When I returned, the octogenarians Yvonne and Charlie were just announcing they were not accompanying the group to Abu Simbel.

“We’re going to walk around the market, see a bit more of Aswan,” said Yvonne, cracking open a hard-boiled egg with a spoon. Her bifocals made her faded brown eyes seem larger than they were.

The group gave a dismayed protest.

“Not going?” said DJ. “But you can’t miss this!”

Kathy Morrison chimed in with her flat California voice. “He’s right.

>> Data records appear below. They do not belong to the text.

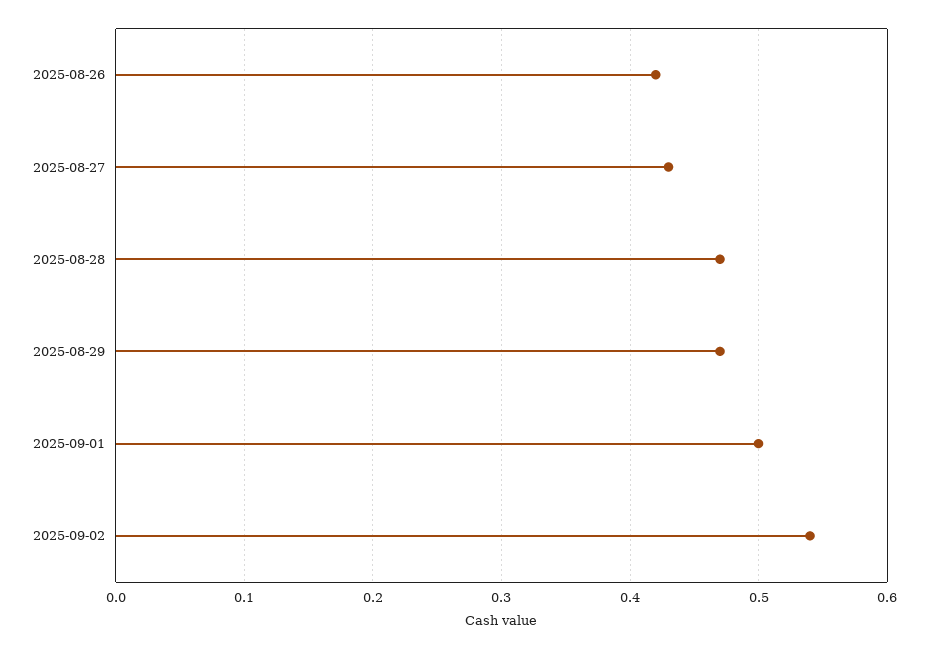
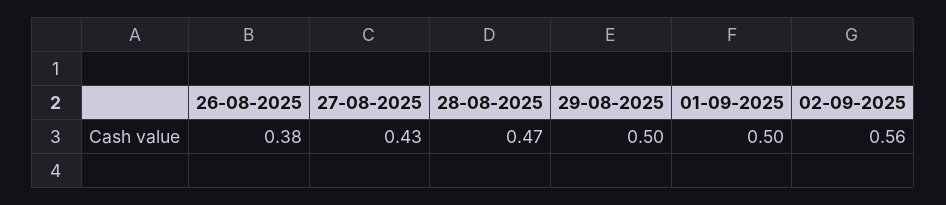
2025-08-26: 0.42 -> 0.38
2025-08-29: 0.47 -> 0.5
2025-09-02: 0.54 -> 0.56

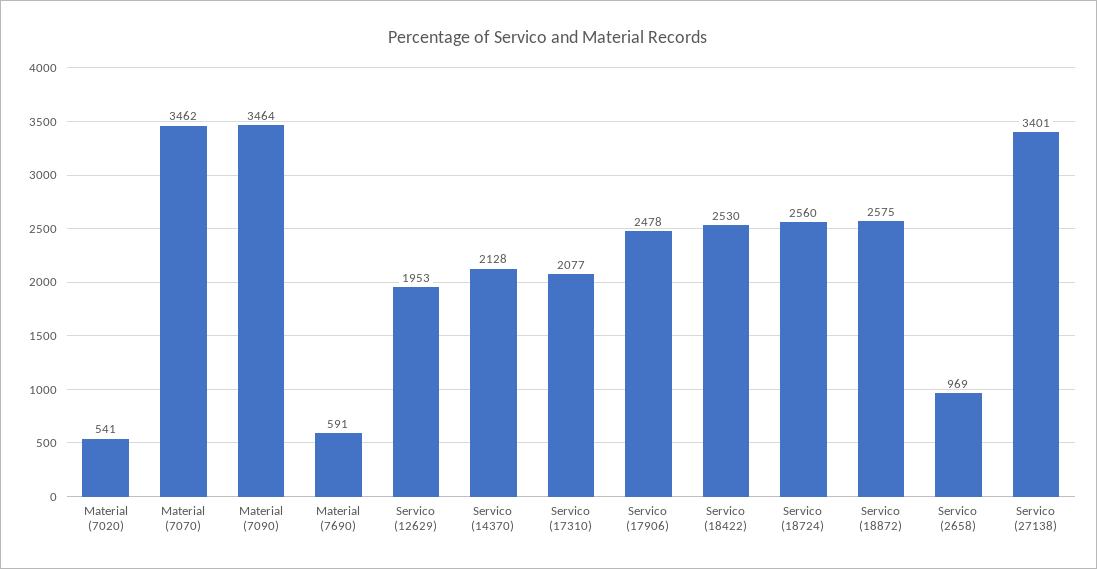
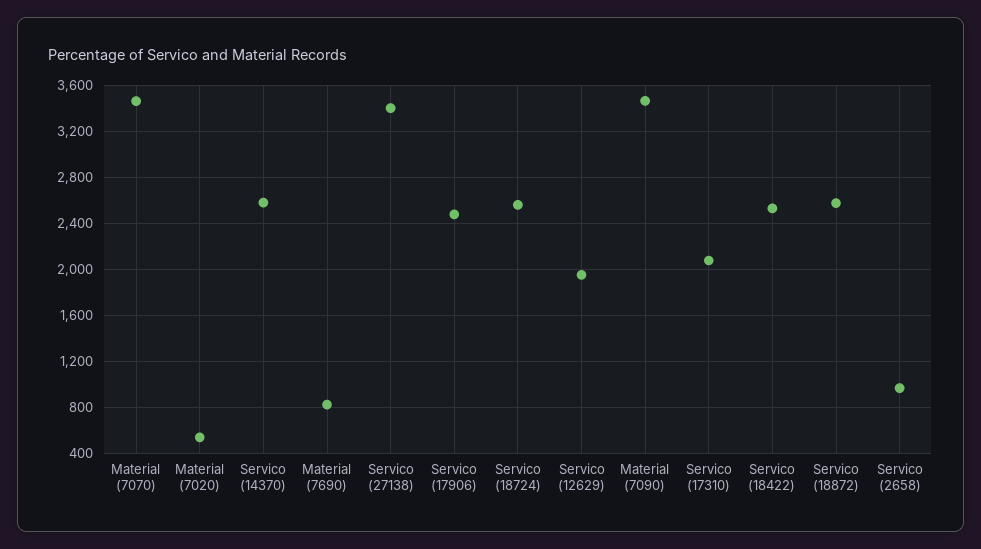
Material (7690): 591 -> 800
Servico (14370): 2128 -> 2600

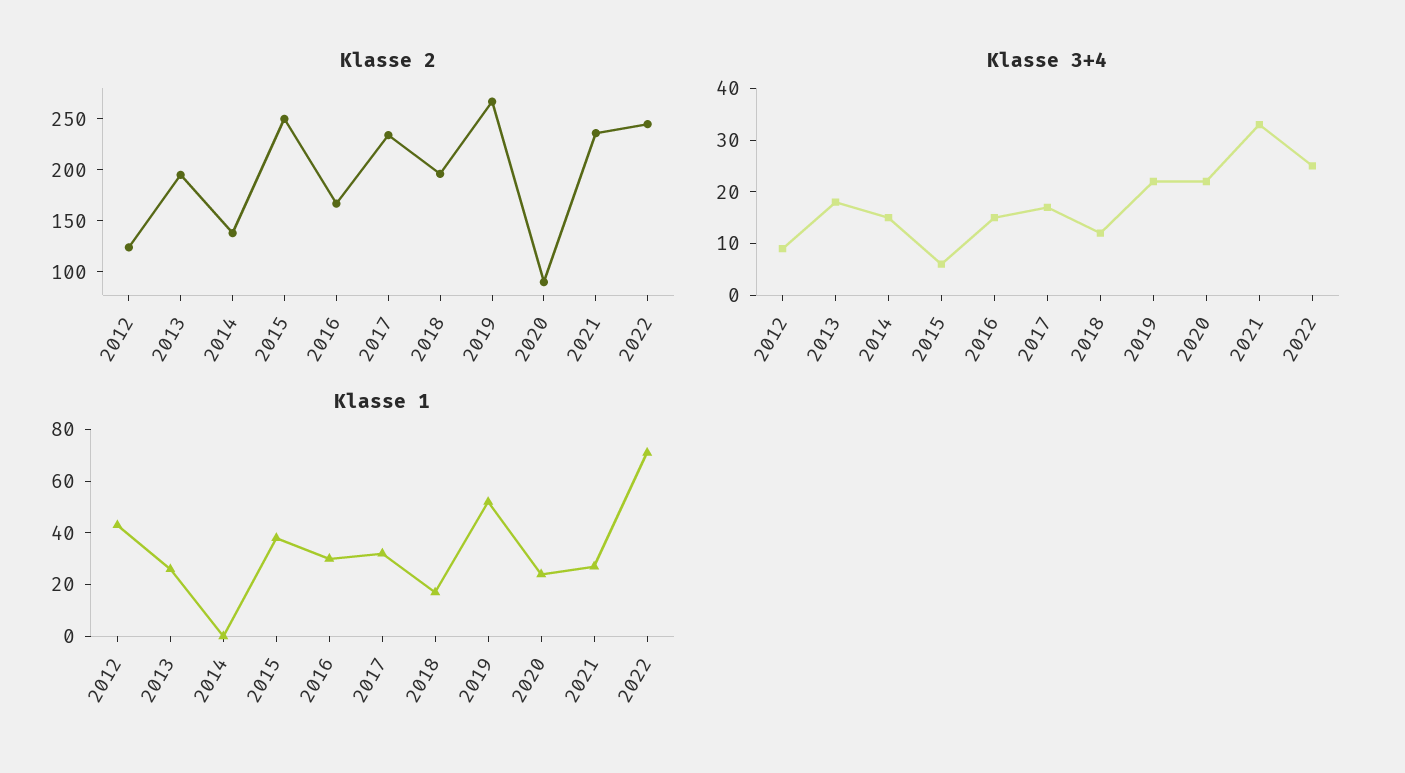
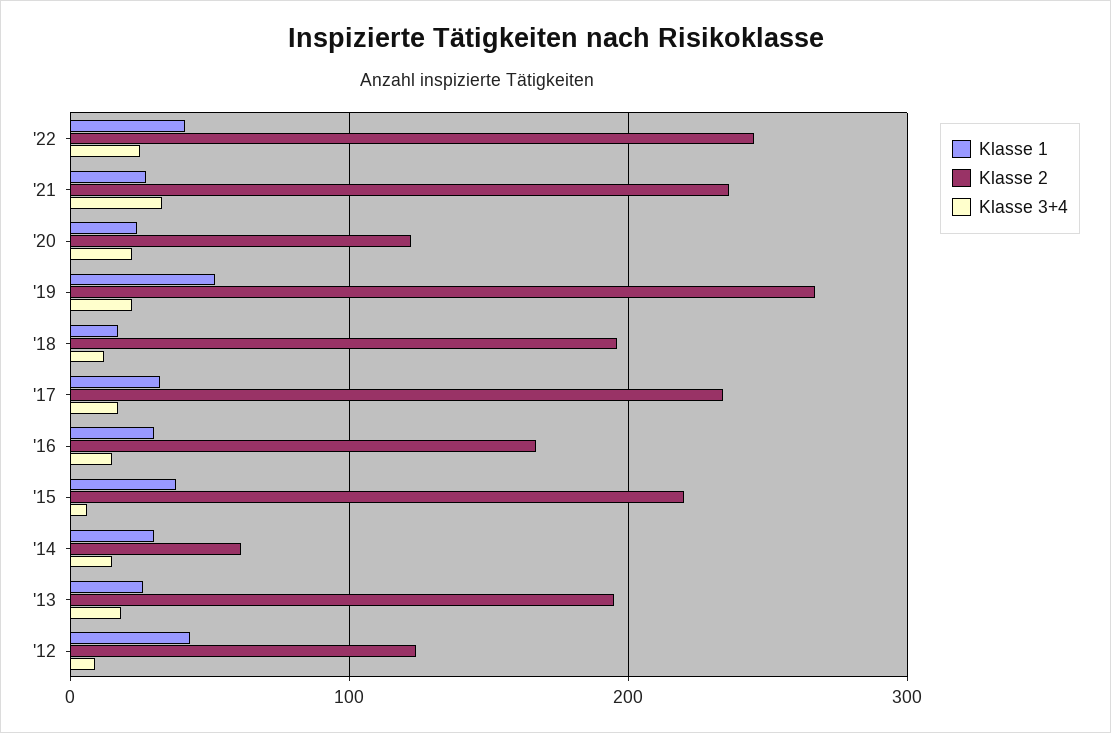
Klasse 2, 2014: 140 -> 60
Klasse 2, 2015: 250 -> 220
Klasse 2, 2020: 90 -> 120
Klasse 1, 2014: 0 -> 30
Klasse 1, 2022: 70 -> 40

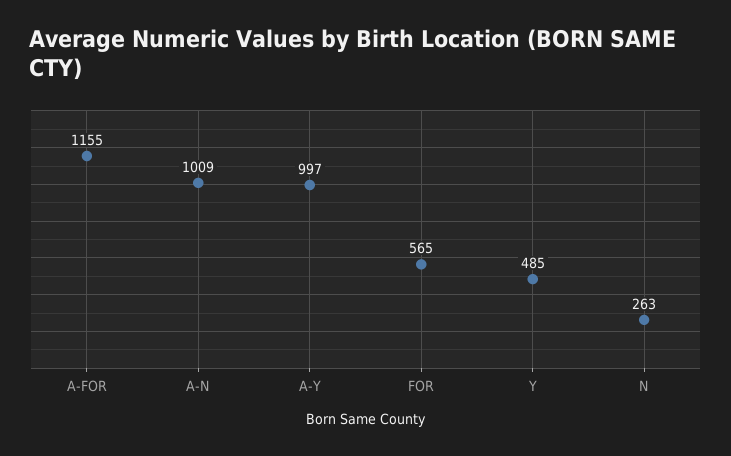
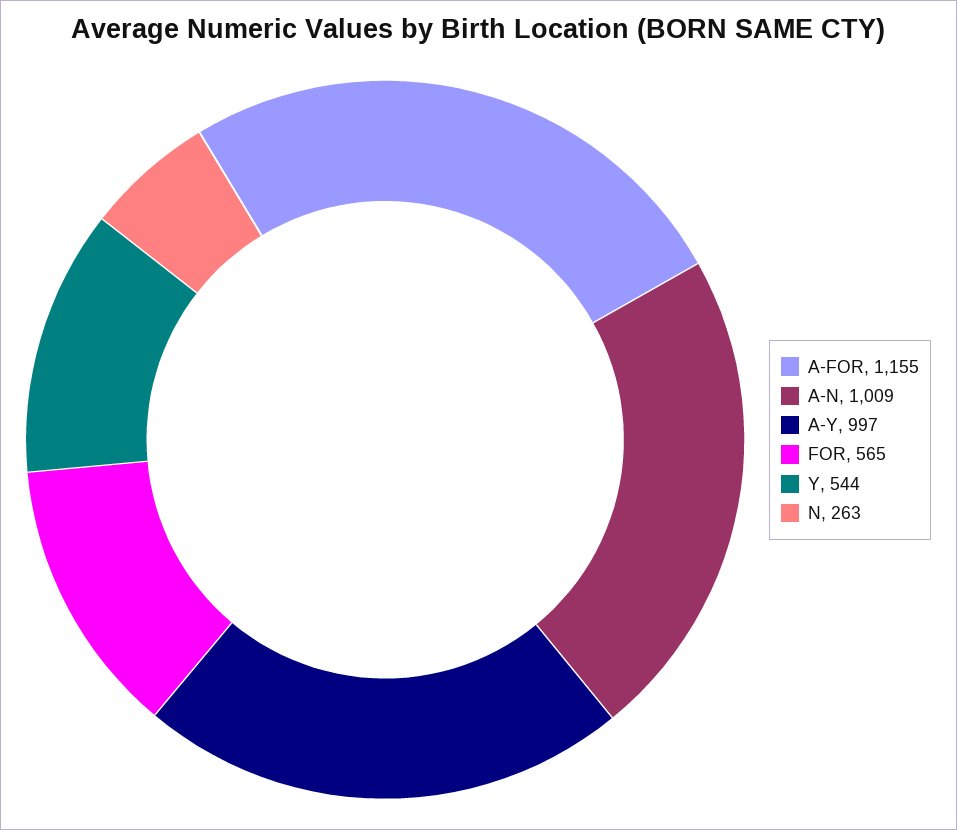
Y: 485 -> 544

It’s one of the highlights of the tour. And you might never be this close again.” She didn’t actually add the words, “because you’re so old you’ll be dead before you could make it back,” but she might as well have.

From her table, Kyla met my eyes with a delighted smirk, then remembered she was still mad at me and hurriedly looked away. I was pleased. She’d be speaking to me before lunch at this rate and maybe neither of us would have to apologize.

Yvonne and Charlie were not to be swayed. “It will be nice to be on our own,” Yvonne said, stroking Charlie’s arm slowly from wrist to shoulder. “After all, we are on our honeymoon.”

That killed the protests dead, and with a little metaphoric shudder, the group dropped the subject.